By way of illustration, I described to him an experiment that my colleagues and I had once run at an Intel chip factory. In that experiment, we examined one type of bonus that came in the form of money, another that came in the form of a pizza voucher, and a third that was a compliment from the boss. The results showed that the compliment was the most motivating form of reward. Moreover, while the financial bonus had a short-term positive effect on performance, it had a long-term negative effect on performance, and together the overall long-term effect of the financial bonus was negative. “The main point,” I told him, “is that there is a lot more to work than just the opportunity to exchange labor for money.”

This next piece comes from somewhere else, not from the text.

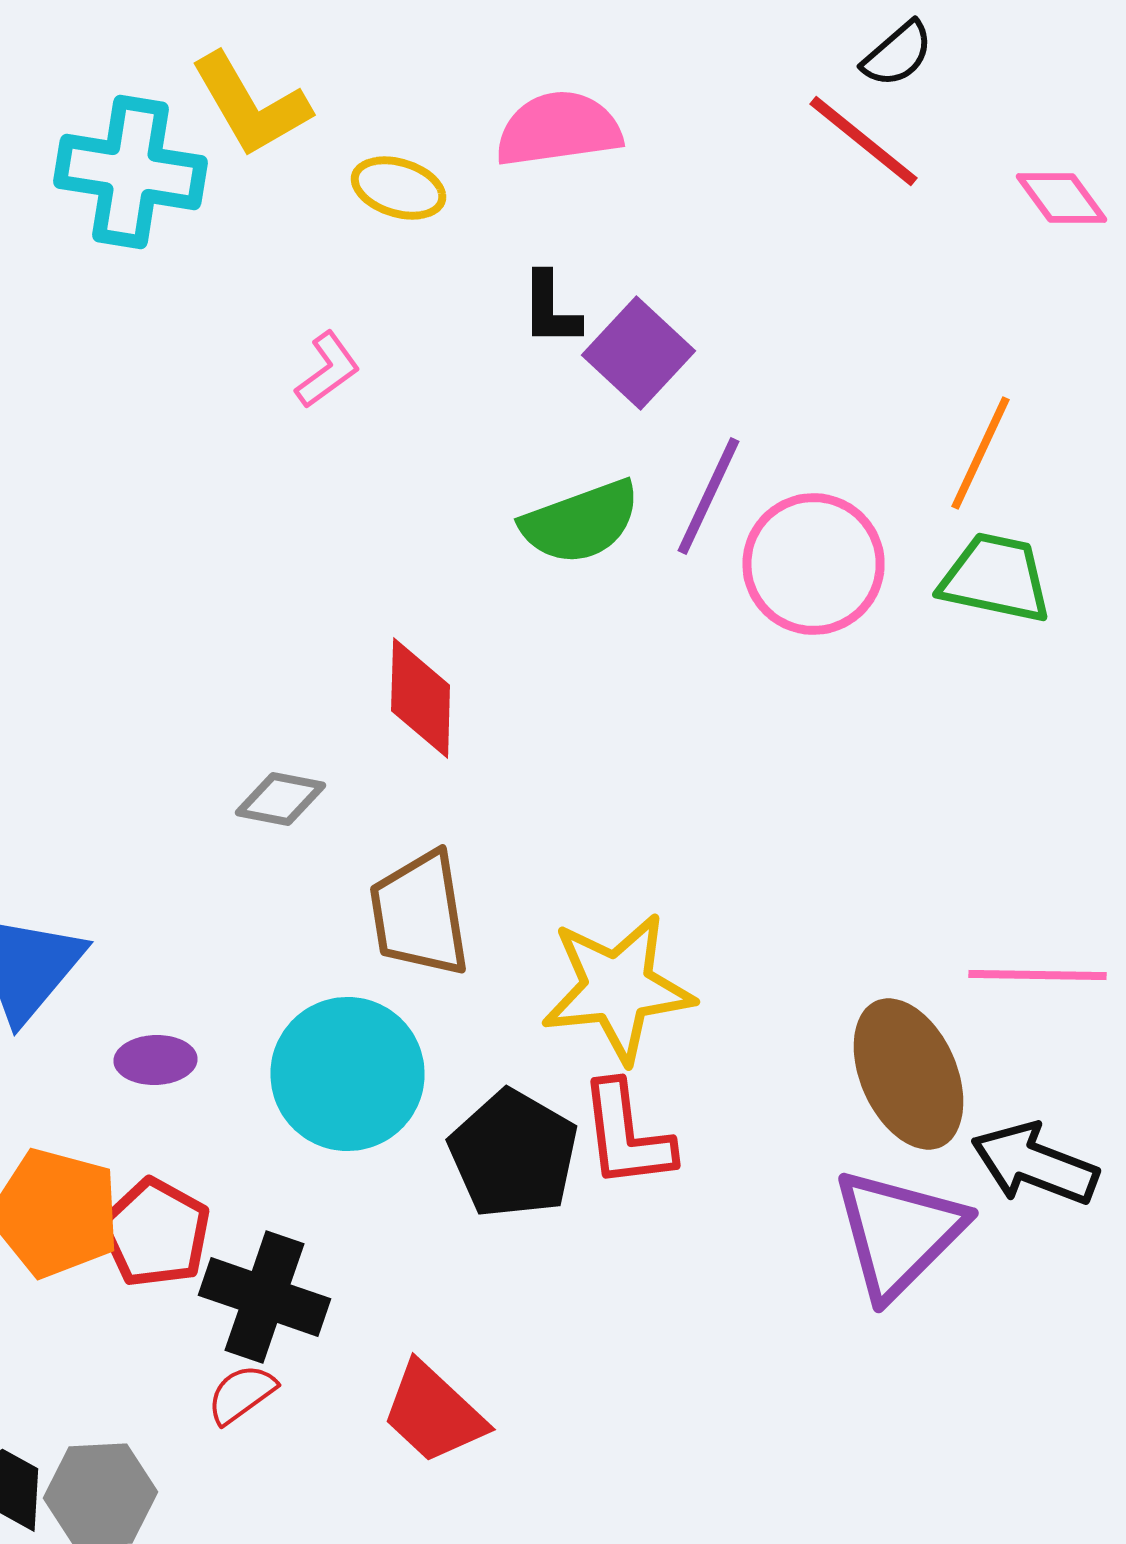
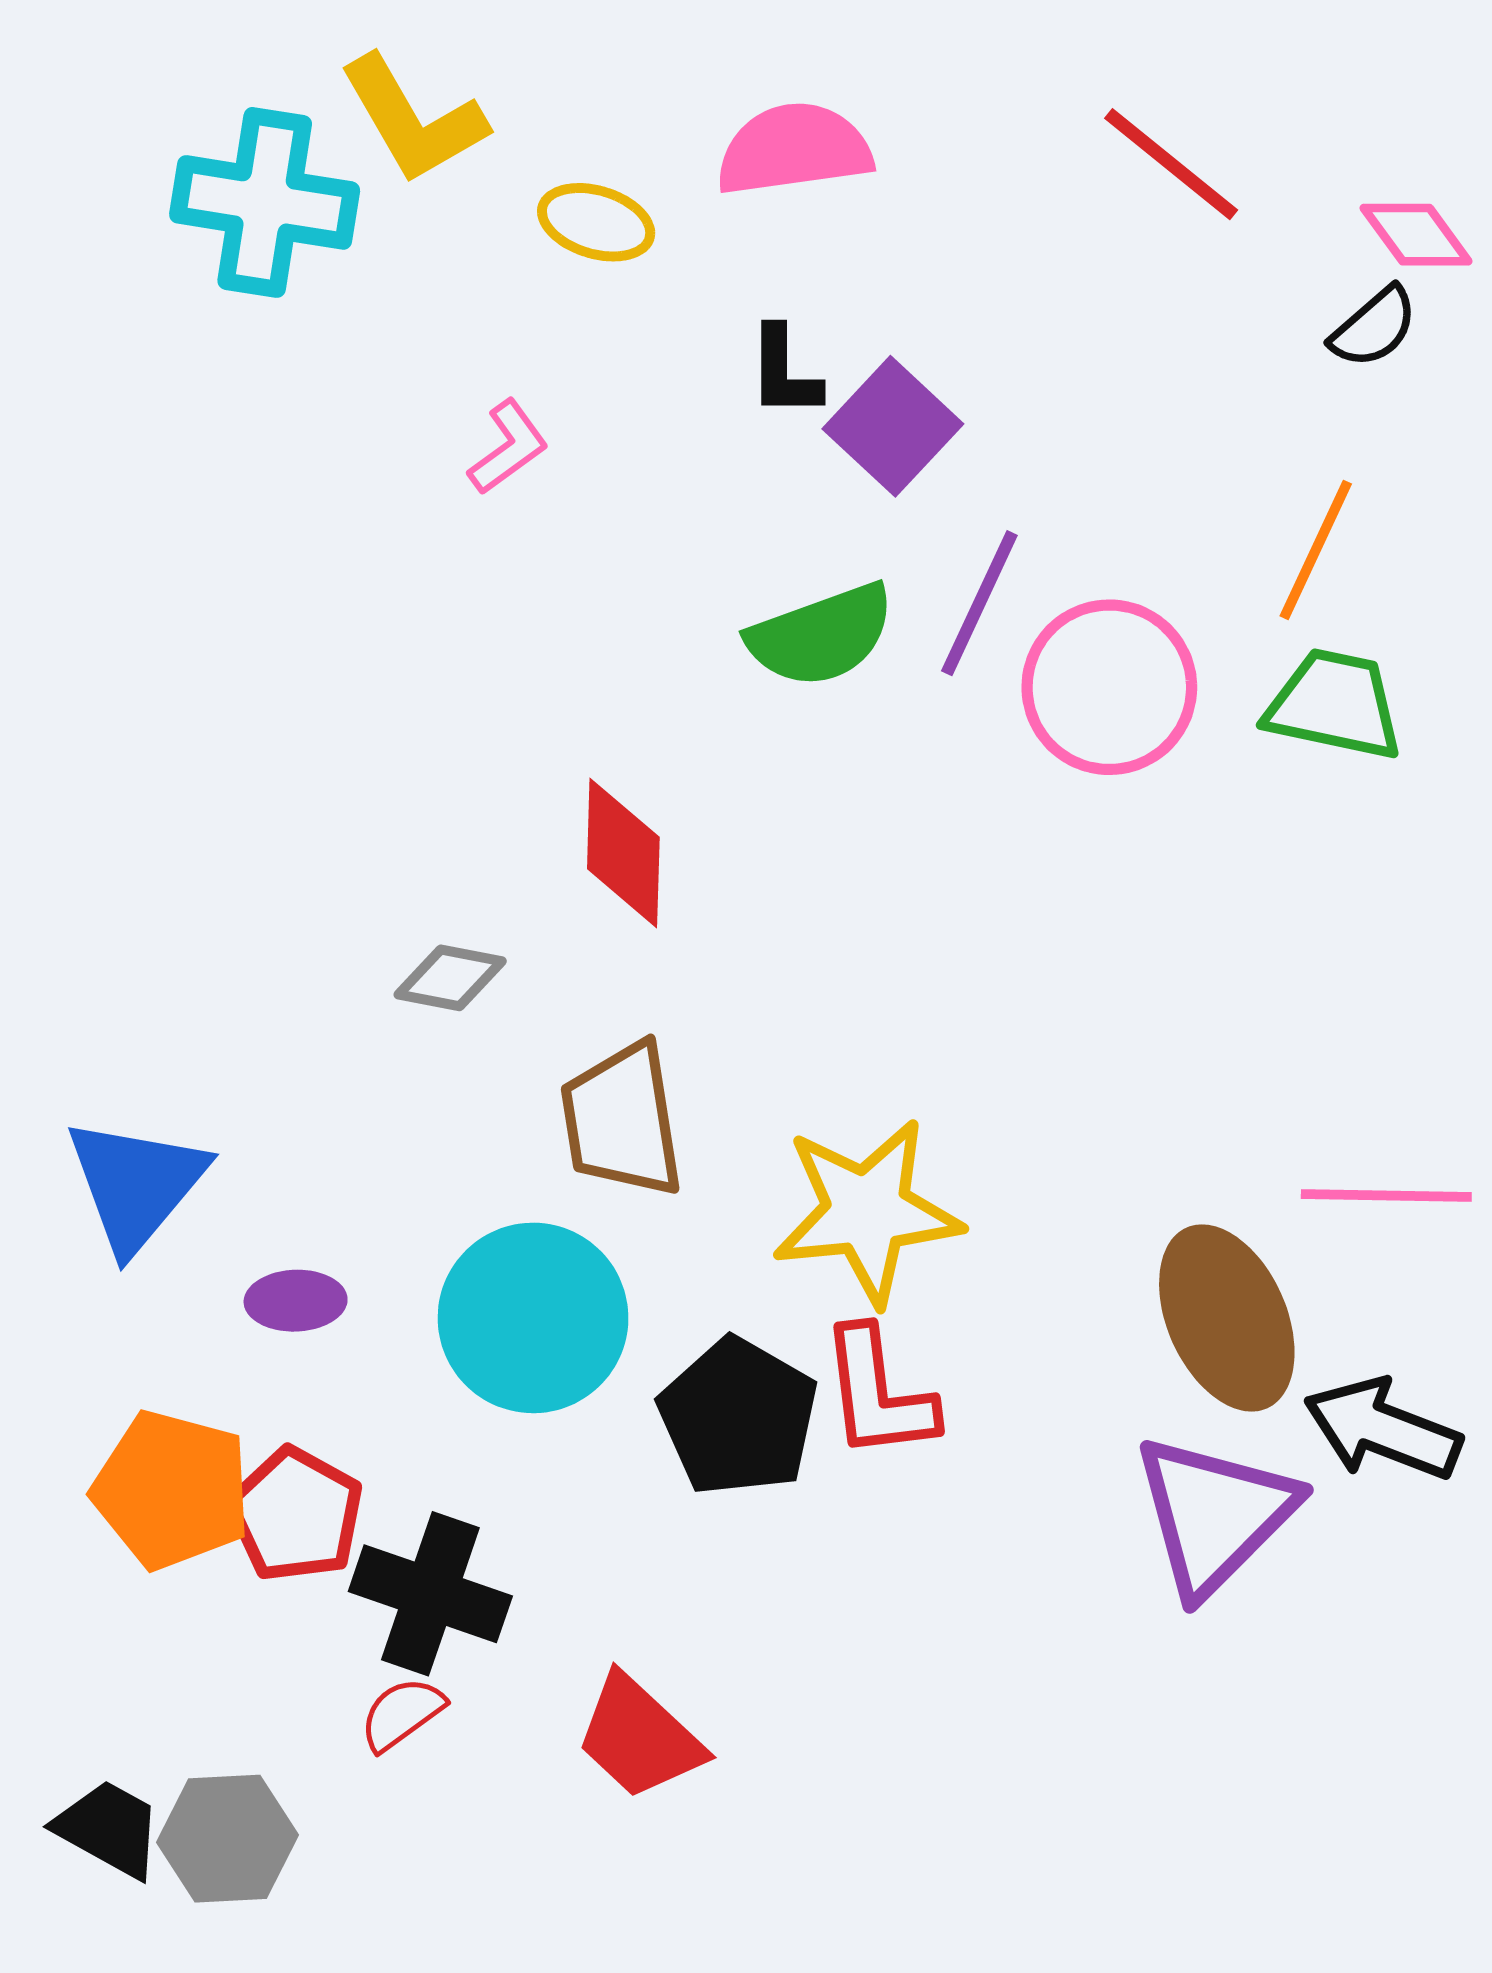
black semicircle: (898, 54) -> (1374, 327), moved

Like this bank, too many companies fail to understand the complex, intricate topic of motivation and how to optimize it. That’s because they perceive themselves as makers of goods like cell phones or pharmaceuticals, or deliverers of services like TV or banking. They don’t pay sufficient attention to the parts of the business that don’t make it to the balance sheet, or the kinds of things that are not reported to Wall Street. They don’t fully realize that companies, and their futures, are largely a sum of their human capital.

Caring for employees, making them feel respected and valued, treating them fairly, giving them opportunities for growth, and taking them out for a celebratory beer once in a while don’t have a monetary line item on the P&L sheet, but they can be worth a lot, particularly in the long run. As Great Place to Work’s invaluable surveys of millions of employees show very clearly, when employees feel pride in their work, trust in their leaders, and camaraderie with their coworkers, they repay the company with commitment and engagement that also show up on the bottom line. What’s more, when companies build a consistently great culture—what Great Place to Work calls a For All culture, the boost is increased even more.

“A Great Place to Work,” writes Michael Bush, “is one where employees trust the people they work with, have pride in the work they do, and enjoy the people they work with.” This is not just touchy-feely stuff: the excellent data that Great Place to Work has accrued over time (and that I’ve used in my own studies on workplace motivation) bears it out. Some of their findings have been surprising. For example, it turns out that people worry less about monetary inequality than they do about the fairness of processes and being treated equally across categories such as gender and race. So it’s OK for someone to get a larger bonus than someone else as long as the methodology used to sort out who gets what is understood to be fair and equitable.

There is no question that the engine of growth for any company is the ingenuity of their employees, while the engine of stagnation is employee apathy. This book shines a light on the importance of investments in human capital that go beyond salaries and benefits. In today’s workplace, in which work and life are tightly integrated, companies need people to be thinking about work commitments practically around the clock. The only way employees will do that willingly is when they believe that their leaders care for them, that they are treated fairly, and that they’re engaged in meaningful work. By investing more in human capital, companies can do much better for all their stakeholders—for shareholders, for the people who work there, and for the world.

Dan Ariely is the James B. Duke Professor of Psychology and Behavioral Economics at Duke University and the author of several books, including Predictably Irrational, The Upside of Irrationality, The Honest Truth about Dishonesty, and Dollars and Sense.